De la Calle became a Supreme Court justice, then entered politics. After losing the Liberal Party presidential nomination to Samper, he became Samper's running mate, but quit in the heat of a drug-related finance scandal.
It was a time of disintegrating government control of the countryside, of historic FARC victories over a dispirited military, when private far-right militias known as paramilitaries massacred suspected rebel sympathizers.
De la Calle, who is married with three children, took refuge from his agitated public life by being "in love with literature, with poetry ... a lover of good music, both classical and Colombian," said Carlos Holmes, a friend and former education minister.
Little is known of Marquez's private life except that he has eight siblings and three children from a marriage that pre-dated his life as a fugitive, according to government intelligence officials who spoke on condition of anonymity because they were not authorized to discuss the matter. They said Marquez operated as a rebel commander in the Caribbean banana-growing region of Uraba, where the FARC took a beating from paramilitaries and murders of union organizers by right-wing death squads were rampant.
In 1991, Marquez was named to the FARC delegation for peace talks in the Venezuelan capital of Caracas after being promoted to the rebels' seven-man ruling Secretariat.
It was in Caracas that he and De la Calle met for the first time.
The two "carefully measured their words in public and in private. They committed no imprudences," said Hector Riveros, a government negotiator at the time.
He remembers Marquez as being opposed to the negotiations.
Ironically, so apparently was De la Calle. Or so he was ordered.
De la Calle only showed up for the talks' inauguration, and was ordered home by then-President Cesar Gaviria because the latter wasn't interested in serious talks, said Alvaro Leyva, a Colombian politician from the Conservative Party trusted by the rebels who would later help arrange 1999-2002 peace talks.
Gaviria thought the FARC could be beaten on the battlefield, Leyva said.
At any rate, conditions were not good for peace. A coup attempt led by Hugo Chavez convulsed Venezuela in 1992, and Gaviria's government was battling cocaine kingpin Pablo Escobar, who was killing civilians indiscriminately and would be tracked down and killed in December 1993 with U.S. help. The talks moved to Tlaxcala, Mexico, where they died.

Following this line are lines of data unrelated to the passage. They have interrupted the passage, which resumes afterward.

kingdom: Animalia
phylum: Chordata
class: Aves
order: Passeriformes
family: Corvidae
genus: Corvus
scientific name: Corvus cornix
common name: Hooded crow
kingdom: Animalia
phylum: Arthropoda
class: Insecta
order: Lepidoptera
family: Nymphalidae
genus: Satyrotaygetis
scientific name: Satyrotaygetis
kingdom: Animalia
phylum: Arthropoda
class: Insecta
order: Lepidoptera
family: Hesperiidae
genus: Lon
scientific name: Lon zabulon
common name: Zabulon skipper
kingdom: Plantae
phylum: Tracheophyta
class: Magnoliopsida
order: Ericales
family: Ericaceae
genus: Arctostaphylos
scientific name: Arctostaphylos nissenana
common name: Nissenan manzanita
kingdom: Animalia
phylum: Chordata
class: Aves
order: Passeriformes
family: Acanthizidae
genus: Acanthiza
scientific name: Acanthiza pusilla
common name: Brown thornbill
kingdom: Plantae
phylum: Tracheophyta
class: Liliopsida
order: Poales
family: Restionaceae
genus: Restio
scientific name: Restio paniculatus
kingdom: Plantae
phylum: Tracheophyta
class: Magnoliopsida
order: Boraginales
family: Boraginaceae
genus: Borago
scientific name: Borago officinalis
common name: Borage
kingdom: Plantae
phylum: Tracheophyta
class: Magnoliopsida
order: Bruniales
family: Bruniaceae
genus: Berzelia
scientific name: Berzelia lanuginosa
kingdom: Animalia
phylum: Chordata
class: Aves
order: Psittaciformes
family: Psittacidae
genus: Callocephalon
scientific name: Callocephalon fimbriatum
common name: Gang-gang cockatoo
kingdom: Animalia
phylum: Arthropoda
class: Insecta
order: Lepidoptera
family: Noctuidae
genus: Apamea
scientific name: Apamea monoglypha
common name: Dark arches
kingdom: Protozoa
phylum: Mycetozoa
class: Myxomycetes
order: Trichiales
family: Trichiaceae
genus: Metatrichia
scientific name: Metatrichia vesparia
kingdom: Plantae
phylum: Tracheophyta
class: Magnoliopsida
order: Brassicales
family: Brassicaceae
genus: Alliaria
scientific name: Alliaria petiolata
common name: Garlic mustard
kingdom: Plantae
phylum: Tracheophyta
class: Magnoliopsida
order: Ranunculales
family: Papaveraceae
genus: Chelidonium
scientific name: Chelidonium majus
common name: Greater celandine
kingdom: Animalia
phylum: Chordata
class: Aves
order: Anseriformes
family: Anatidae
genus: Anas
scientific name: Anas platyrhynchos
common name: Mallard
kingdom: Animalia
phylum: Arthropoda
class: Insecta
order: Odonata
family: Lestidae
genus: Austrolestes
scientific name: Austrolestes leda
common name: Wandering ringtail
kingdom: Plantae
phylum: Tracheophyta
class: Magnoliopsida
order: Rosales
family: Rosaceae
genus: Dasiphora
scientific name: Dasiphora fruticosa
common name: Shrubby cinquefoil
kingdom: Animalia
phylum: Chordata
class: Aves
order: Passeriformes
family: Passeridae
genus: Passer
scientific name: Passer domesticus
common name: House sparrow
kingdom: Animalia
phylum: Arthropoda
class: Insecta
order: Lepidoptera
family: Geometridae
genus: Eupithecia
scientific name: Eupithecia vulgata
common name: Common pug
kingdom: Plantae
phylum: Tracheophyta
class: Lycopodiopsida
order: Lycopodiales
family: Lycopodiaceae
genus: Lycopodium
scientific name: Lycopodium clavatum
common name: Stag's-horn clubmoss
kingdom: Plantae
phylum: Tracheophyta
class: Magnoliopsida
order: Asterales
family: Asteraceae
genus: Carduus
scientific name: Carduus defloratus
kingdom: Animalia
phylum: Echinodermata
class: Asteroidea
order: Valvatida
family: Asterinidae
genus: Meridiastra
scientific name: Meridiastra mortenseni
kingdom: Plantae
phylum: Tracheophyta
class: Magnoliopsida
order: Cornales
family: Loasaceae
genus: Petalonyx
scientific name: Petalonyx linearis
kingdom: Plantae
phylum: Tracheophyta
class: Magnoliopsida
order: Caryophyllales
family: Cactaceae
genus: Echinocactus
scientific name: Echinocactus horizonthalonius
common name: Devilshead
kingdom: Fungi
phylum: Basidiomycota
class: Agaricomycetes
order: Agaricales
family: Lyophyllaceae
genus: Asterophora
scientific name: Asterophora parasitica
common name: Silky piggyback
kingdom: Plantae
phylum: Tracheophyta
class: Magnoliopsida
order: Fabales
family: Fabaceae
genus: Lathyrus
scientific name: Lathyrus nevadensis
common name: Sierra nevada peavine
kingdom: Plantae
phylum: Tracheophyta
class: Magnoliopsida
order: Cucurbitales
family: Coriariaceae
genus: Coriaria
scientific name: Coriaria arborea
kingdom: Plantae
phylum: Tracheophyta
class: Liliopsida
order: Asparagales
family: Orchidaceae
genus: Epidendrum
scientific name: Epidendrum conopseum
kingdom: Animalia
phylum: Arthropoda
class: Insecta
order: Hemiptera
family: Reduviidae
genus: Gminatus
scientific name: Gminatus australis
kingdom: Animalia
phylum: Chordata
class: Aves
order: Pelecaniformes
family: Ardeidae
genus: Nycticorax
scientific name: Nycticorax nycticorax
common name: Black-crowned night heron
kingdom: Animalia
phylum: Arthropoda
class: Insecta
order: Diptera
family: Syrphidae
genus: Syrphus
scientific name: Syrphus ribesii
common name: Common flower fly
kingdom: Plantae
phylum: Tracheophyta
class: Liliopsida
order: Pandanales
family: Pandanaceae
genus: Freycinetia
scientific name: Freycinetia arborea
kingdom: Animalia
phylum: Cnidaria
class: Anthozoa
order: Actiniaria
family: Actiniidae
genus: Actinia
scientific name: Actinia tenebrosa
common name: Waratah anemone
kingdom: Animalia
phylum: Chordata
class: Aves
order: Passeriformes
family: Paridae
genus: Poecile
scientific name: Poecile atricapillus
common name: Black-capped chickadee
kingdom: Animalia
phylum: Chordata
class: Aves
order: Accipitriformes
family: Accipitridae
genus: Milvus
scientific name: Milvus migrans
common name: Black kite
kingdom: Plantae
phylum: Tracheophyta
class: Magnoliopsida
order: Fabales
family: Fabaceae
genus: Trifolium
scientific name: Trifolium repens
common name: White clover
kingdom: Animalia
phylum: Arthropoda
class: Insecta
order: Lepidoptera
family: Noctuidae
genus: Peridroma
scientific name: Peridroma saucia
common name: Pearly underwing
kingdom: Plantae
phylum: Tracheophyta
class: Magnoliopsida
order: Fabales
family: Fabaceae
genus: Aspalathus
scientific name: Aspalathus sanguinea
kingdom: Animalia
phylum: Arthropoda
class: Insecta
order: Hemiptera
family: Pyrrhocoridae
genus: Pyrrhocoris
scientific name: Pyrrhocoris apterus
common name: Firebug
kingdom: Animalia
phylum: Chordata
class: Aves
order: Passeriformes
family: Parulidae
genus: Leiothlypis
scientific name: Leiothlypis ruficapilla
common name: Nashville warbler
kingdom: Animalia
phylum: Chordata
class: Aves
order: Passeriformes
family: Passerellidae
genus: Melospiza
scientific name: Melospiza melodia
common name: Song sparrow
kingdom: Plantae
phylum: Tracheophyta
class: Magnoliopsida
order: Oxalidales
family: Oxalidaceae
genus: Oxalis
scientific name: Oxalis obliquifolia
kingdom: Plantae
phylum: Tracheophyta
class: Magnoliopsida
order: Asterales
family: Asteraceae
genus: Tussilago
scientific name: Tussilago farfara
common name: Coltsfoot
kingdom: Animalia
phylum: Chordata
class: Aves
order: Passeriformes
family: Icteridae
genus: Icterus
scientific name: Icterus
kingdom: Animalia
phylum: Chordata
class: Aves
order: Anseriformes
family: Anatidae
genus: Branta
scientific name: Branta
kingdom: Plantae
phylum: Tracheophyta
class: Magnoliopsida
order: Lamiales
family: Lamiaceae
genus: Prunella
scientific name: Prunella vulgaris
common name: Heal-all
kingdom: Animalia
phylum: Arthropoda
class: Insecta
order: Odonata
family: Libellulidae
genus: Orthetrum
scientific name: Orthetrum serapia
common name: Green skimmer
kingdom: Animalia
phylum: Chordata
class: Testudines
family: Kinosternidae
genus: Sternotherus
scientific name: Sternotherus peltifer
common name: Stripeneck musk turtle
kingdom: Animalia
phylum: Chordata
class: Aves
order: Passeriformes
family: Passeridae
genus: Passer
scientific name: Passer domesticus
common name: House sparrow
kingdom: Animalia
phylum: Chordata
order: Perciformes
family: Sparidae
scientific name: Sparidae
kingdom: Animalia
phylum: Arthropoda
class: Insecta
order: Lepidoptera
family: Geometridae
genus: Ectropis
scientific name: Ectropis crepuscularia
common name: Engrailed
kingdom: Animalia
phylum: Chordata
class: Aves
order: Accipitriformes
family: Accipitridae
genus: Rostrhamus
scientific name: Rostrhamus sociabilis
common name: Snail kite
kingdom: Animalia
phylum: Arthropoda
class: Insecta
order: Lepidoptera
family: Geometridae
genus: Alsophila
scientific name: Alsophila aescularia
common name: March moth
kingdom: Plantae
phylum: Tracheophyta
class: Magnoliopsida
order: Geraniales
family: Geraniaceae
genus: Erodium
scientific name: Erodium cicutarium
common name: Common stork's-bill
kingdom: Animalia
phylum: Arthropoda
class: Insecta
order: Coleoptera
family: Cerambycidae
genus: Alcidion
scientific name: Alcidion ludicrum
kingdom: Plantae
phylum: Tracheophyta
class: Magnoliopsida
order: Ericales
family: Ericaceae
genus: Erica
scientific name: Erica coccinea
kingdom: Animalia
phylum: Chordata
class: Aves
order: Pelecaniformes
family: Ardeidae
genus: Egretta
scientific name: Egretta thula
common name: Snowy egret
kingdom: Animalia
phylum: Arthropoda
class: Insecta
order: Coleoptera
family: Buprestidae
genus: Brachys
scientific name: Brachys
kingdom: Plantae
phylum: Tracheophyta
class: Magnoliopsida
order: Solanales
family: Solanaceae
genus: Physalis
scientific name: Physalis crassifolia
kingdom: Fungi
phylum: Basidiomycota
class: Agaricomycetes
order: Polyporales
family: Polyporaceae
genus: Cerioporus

Marquez and De la Calle didn't meet again until Oslo.
Because he is viewed as having no presidential ambitions, De la Calle was a good choice to lead Santos' negotiating team to the current talks, even though he didn't participate in the secret talks leading up to them, Riveros said.
The role of chief FARC negotiator fell to Marquez pretty much by default. The rebels have lost their four most senior commanders since 2008 as a U.S.-supported military buildup depleted their ranks, triggering record desertions. Three members of the ruling Secretariat were killed in military attacks and a fourth, founding leader Manuel Marulanda, died in a jungle camp, apparently from a heart attack.
Marquez reportedly was residing safely in Venezuela while Colombia's government tracked down and killed other top FARC leaders, including Alfonso Cano, with whom it had kick-started the current peace process.
Being in Chavez's country may have saved Marquez's life.
Gabriel Silva, who was Colombia's defense minister in 2009-2010, recently disclosed that government agents tracked down Marquez in Venezuela in those years and were ready to capture him.
But Colombia's then-president, Alvaro Uribe, wouldn't allow it, Silva said.
Initial peace contacts had been established with the FARC and Santos, who preceded Silva as defense minister, was running for president.